- _Assignment_:
Print each of the entries exactly, leaving nothing out.

- _Records for the task_:
==================================================

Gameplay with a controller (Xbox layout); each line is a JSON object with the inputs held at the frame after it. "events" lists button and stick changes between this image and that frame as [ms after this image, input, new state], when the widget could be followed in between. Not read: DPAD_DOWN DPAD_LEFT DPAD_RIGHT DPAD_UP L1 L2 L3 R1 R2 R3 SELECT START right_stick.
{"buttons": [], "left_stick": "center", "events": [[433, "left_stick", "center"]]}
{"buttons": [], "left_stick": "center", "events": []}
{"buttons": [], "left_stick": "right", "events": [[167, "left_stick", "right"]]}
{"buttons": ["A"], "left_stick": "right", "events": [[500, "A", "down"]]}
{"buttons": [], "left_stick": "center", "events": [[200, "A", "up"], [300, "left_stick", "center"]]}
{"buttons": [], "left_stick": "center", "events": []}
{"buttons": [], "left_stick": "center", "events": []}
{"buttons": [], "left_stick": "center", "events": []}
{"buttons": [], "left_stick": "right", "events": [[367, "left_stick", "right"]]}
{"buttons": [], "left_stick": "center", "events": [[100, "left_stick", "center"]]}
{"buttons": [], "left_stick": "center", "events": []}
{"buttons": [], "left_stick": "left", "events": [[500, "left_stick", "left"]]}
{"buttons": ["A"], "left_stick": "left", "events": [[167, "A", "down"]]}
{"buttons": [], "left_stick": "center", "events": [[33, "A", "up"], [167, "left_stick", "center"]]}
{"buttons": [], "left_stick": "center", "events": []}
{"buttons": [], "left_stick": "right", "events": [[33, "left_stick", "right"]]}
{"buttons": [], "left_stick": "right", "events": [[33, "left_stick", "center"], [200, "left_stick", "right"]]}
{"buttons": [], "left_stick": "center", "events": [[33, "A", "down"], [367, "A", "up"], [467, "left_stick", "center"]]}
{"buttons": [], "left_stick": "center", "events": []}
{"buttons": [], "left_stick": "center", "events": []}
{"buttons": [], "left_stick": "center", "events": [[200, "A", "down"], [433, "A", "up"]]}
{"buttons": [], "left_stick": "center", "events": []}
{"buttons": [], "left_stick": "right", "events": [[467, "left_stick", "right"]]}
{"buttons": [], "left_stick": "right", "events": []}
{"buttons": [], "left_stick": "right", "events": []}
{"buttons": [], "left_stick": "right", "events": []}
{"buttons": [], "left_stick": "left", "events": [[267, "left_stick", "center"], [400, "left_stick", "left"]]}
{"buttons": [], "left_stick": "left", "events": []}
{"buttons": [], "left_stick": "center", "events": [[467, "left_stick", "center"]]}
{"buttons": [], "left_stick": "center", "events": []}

==================================================

- _Response to this exercise_:
Gameplay with a controller (Xbox layout); each line is a JSON object with the inputs held at the frame after it. "events" lists button and stick changes between this image and that frame as [ms after this image, input, new state], when the widget could be followed in between. Not read: DPAD_DOWN DPAD_LEFT DPAD_RIGHT DPAD_UP L1 L2 L3 R1 R2 R3 SELECT START right_stick.
{"buttons": [], "left_stick": "center", "events": [[433, "left_stick", "center"]]}
{"buttons": [], "left_stick": "center", "events": []}
{"buttons": [], "left_stick": "right", "events": [[167, "left_stick", "right"]]}
{"buttons": ["A"], "left_stick": "right", "events": [[500, "A", "down"]]}
{"buttons": [], "left_stick": "center", "events": [[200, "A", "up"], [300, "left_stick", "center"]]}
{"buttons": [], "left_stick": "center", "events": []}
{"buttons": [], "left_stick": "center", "events": []}
{"buttons": [], "left_stick": "center", "events": []}
{"buttons": [], "left_stick": "right", "events": [[367, "left_stick", "right"]]}
{"buttons": [], "left_stick": "center", "events": [[100, "left_stick", "center"]]}
{"buttons": [], "left_stick": "center", "events": []}
{"buttons": [], "left_stick": "left", "events": [[500, "left_stick", "left"]]}
{"buttons": ["A"], "left_stick": "left", "events": [[167, "A", "down"]]}
{"buttons": [], "left_stick": "center", "events": [[33, "A", "up"], [167, "left_stick", "center"]]}
{"buttons": [], "left_stick": "center", "events": []}
{"buttons": [], "left_stick": "right", "events": [[33, "left_stick", "right"]]}
{"buttons": [], "left_stick": "right", "events": [[33, "left_stick", "center"], [200, "left_stick", "right"]]}
{"buttons": [], "left_stick": "center", "events": [[33, "A", "down"], [367, "A", "up"], [467, "left_stick", "center"]]}
{"buttons": [], "left_stick": "center", "events": []}
{"buttons": [], "left_stick": "center", "events": []}
{"buttons": [], "left_stick": "center", "events": [[200, "A", "down"], [433, "A", "up"]]}
{"buttons": [], "left_stick": "center", "events": []}
{"buttons": [], "left_stick": "right", "events": [[467, "left_stick", "right"]]}
{"buttons": [], "left_stick": "right", "events": []}
{"buttons": [], "left_stick": "right", "events": []}
{"buttons": [], "left_stick": "right", "events": []}
{"buttons": [], "left_stick": "left", "events": [[267, "left_stick", "center"], [400, "left_stick", "left"]]}
{"buttons": [], "left_stick": "left", "events": []}
{"buttons": [], "left_stick": "center", "events": [[467, "left_stick", "center"]]}
{"buttons": [], "left_stick": "center", "events": []}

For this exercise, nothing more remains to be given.